- _Instructions for the task_:
Print every line of the listing exactly, please.

======== Dataset entries ========

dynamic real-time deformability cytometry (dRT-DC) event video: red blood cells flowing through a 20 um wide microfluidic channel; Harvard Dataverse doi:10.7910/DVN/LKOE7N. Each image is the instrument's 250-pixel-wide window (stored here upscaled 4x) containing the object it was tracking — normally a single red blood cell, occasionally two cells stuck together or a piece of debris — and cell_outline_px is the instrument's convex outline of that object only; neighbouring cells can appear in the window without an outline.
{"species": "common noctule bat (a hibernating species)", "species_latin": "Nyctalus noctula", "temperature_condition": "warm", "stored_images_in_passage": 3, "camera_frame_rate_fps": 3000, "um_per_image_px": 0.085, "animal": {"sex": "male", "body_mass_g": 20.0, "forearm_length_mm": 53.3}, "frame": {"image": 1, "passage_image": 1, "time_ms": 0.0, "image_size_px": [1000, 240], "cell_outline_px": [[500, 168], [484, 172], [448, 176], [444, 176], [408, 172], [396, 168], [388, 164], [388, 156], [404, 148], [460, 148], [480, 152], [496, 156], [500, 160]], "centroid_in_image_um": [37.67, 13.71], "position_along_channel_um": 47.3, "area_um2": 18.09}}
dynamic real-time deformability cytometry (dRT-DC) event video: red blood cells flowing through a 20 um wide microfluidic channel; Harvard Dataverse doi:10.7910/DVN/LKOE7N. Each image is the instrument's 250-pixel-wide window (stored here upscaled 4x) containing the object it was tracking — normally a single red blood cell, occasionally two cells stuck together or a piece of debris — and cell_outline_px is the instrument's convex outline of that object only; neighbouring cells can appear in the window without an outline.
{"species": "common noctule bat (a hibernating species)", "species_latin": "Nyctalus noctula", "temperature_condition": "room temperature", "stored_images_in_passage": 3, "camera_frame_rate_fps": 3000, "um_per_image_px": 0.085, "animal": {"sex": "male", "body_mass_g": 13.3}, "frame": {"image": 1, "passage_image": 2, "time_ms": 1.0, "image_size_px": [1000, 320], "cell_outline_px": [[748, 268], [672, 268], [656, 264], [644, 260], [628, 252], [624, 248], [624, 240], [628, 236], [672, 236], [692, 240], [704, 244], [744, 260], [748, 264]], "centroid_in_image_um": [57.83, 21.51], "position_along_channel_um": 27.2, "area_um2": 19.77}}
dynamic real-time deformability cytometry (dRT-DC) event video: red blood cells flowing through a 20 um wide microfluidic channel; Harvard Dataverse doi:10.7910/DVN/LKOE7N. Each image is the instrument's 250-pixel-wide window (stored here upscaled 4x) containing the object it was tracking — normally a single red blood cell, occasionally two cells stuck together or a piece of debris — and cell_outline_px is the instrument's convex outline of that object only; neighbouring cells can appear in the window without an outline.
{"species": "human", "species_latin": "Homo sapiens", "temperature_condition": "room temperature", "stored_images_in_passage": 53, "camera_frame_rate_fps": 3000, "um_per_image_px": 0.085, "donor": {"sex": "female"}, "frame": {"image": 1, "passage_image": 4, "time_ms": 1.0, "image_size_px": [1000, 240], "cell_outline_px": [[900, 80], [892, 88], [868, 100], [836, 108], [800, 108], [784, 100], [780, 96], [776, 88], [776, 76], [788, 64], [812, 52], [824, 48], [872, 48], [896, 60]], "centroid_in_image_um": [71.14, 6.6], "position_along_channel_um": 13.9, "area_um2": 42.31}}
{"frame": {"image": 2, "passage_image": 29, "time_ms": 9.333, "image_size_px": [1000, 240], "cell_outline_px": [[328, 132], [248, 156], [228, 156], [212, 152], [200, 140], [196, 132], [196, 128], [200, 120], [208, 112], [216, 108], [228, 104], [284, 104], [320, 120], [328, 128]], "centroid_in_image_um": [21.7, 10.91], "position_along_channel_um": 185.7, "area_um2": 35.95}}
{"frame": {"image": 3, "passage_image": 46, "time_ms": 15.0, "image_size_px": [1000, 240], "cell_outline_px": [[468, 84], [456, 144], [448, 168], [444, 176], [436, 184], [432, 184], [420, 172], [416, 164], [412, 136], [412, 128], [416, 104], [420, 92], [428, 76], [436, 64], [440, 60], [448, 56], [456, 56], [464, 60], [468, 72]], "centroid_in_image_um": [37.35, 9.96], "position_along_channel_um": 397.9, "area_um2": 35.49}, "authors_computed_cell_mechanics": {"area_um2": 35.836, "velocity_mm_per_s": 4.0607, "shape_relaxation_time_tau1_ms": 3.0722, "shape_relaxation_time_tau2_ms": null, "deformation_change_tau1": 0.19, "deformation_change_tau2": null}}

========

- _Answer to the task_:
dynamic real-time deformability cytometry (dRT-DC) event video: red blood cells flowing through a 20 um wide microfluidic channel; Harvard Dataverse doi:10.7910/DVN/LKOE7N. Each image is the instrument's 250-pixel-wide window (stored here upscaled 4x) containing the object it was tracking — normally a single red blood cell, occasionally two cells stuck together or a piece of debris — and cell_outline_px is the instrument's convex outline of that object only; neighbouring cells can appear in the window without an outline.
{"species": "common noctule bat (a hibernating species)", "species_latin": "Nyctalus noctula", "temperature_condition": "warm", "stored_images_in_passage": 3, "camera_frame_rate_fps": 3000, "um_per_image_px": 0.085, "animal": {"sex": "male", "body_mass_g": 20.0, "forearm_length_mm": 53.3}, "frame": {"image": 1, "passage_image": 1, "time_ms": 0.0, "image_size_px": [1000, 240], "cell_outline_px": [[500, 168], [484, 172], [448, 176], [444, 176], [408, 172], [396, 168], [388, 164], [388, 156], [404, 148], [460, 148], [480, 152], [496, 156], [500, 160]], "centroid_in_image_um": [37.67, 13.71], "position_along_channel_um": 47.3, "area_um2": 18.09}}
dynamic real-time deformability cytometry (dRT-DC) event video: red blood cells flowing through a 20 um wide microfluidic channel; Harvard Dataverse doi:10.7910/DVN/LKOE7N. Each image is the instrument's 250-pixel-wide window (stored here upscaled 4x) containing the object it was tracking — normally a single red blood cell, occasionally two cells stuck together or a piece of debris — and cell_outline_px is the instrument's convex outline of that object only; neighbouring cells can appear in the window without an outline.
{"species": "common noctule bat (a hibernating species)", "species_latin": "Nyctalus noctula", "temperature_condition": "room temperature", "stored_images_in_passage": 3, "camera_frame_rate_fps": 3000, "um_per_image_px": 0.085, "animal": {"sex": "male", "body_mass_g": 13.3}, "frame": {"image": 1, "passage_image": 2, "time_ms": 1.0, "image_size_px": [1000, 320], "cell_outline_px": [[748, 268], [672, 268], [656, 264], [644, 260], [628, 252], [624, 248], [624, 240], [628, 236], [672, 236], [692, 240], [704, 244], [744, 260], [748, 264]], "centroid_in_image_um": [57.83, 21.51], "position_along_channel_um": 27.2, "area_um2": 19.77}}
dynamic real-time deformability cytometry (dRT-DC) event video: red blood cells flowing through a 20 um wide microfluidic channel; Harvard Dataverse doi:10.7910/DVN/LKOE7N. Each image is the instrument's 250-pixel-wide window (stored here upscaled 4x) containing the object it was tracking — normally a single red blood cell, occasionally two cells stuck together or a piece of debris — and cell_outline_px is the instrument's convex outline of that object only; neighbouring cells can appear in the window without an outline.
{"species": "human", "species_latin": "Homo sapiens", "temperature_condition": "room temperature", "stored_images_in_passage": 53, "camera_frame_rate_fps": 3000, "um_per_image_px": 0.085, "donor": {"sex": "female"}, "frame": {"image": 1, "passage_image": 4, "time_ms": 1.0, "image_size_px": [1000, 240], "cell_outline_px": [[900, 80], [892, 88], [868, 100], [836, 108], [800, 108], [784, 100], [780, 96], [776, 88], [776, 76], [788, 64], [812, 52], [824, 48], [872, 48], [896, 60]], "centroid_in_image_um": [71.14, 6.6], "position_along_channel_um": 13.9, "area_um2": 42.31}}
{"frame": {"image": 2, "passage_image": 29, "time_ms": 9.333, "image_size_px": [1000, 240], "cell_outline_px": [[328, 132], [248, 156], [228, 156], [212, 152], [200, 140], [196, 132], [196, 128], [200, 120], [208, 112], [216, 108], [228, 104], [284, 104], [320, 120], [328, 128]], "centroid_in_image_um": [21.7, 10.91], "position_along_channel_um": 185.7, "area_um2": 35.95}}
{"frame": {"image": 3, "passage_image": 46, "time_ms": 15.0, "image_size_px": [1000, 240], "cell_outline_px": [[468, 84], [456, 144], [448, 168], [444, 176], [436, 184], [432, 184], [420, 172], [416, 164], [412, 136], [412, 128], [416, 104], [420, 92], [428, 76], [436, 64], [440, 60], [448, 56], [456, 56], [464, 60], [468, 72]], "centroid_in_image_um": [37.35, 9.96], "position_along_channel_um": 397.9, "area_um2": 35.49}, "authors_computed_cell_mechanics": {"area_um2": 35.836, "velocity_mm_per_s": 4.0607, "shape_relaxation_time_tau1_ms": 3.0722, "shape_relaxation_time_tau2_ms": null, "deformation_change_tau1": 0.19, "deformation_change_tau2": null}}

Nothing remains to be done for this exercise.